Causal Seminar: Mike Baiocchi, Stanford University

Hawes Hall, Classroom 102, Harvard Business School

How to tell the difference between machine learning and (bio)statistics

We’ll start this talk discussing a couple of studies: (i) a randomized trial to evaluate a sexual assault prevention program in Nairobi, Kenya and (ii) a remote detection operation to find and disrupt labor trafficking in the Amazon rainforest. These are both “data science” projects but they are wildly different in how they work. What makes them so different? For a long time in (bio)statistics we only had two fundamental ways of reasoning using data: warranted reasoning (e.g., randomized trials) and model reasoning (e.g., linear models). In the 1980s a new, extraordinarily productive way of reasoning about algorithms emerged: “outcome reasoning.” Outcome reasoning has come to dominate areas of data science, but it has been under-discussed and its impact under-appreciated. For example, it is the primary way we reason about “black box” algorithms.

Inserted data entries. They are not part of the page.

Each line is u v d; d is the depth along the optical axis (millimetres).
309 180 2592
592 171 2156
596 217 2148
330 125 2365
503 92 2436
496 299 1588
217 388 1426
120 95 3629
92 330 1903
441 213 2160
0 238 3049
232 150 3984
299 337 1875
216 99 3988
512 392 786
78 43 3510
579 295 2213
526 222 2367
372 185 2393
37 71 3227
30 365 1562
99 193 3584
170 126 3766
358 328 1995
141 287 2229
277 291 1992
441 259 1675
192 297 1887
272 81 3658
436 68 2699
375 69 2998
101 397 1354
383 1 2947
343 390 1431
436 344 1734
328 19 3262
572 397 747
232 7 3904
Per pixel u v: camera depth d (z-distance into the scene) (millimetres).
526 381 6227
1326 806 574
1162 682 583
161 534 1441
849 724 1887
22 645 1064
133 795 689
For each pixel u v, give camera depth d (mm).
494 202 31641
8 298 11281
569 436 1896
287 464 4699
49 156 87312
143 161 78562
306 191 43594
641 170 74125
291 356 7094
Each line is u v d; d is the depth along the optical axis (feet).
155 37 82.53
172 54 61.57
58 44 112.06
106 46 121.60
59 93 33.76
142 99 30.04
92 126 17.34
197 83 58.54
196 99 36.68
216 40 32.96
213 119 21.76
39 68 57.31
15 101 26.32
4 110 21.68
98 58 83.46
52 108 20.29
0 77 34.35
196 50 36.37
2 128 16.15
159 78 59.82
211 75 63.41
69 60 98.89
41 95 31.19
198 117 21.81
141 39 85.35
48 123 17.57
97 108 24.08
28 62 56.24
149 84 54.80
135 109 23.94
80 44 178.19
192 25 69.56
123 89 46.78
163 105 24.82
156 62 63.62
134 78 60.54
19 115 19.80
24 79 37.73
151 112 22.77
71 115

In this talk we will discuss its current use (i.e., as “the common task framework”) and its limitations. We will show why we find a large class of prediction-problems are inappropriate for this new type of reasoning. We will then discuss a way to extend this type of reasoning for use, where appropriate, in assessing algorithms for deployment (i.e., when using a predictive algorithm “in the real world”). We purposefully developed this new framework so both technical and non-technical people can discuss and identify key features of their prediction problem.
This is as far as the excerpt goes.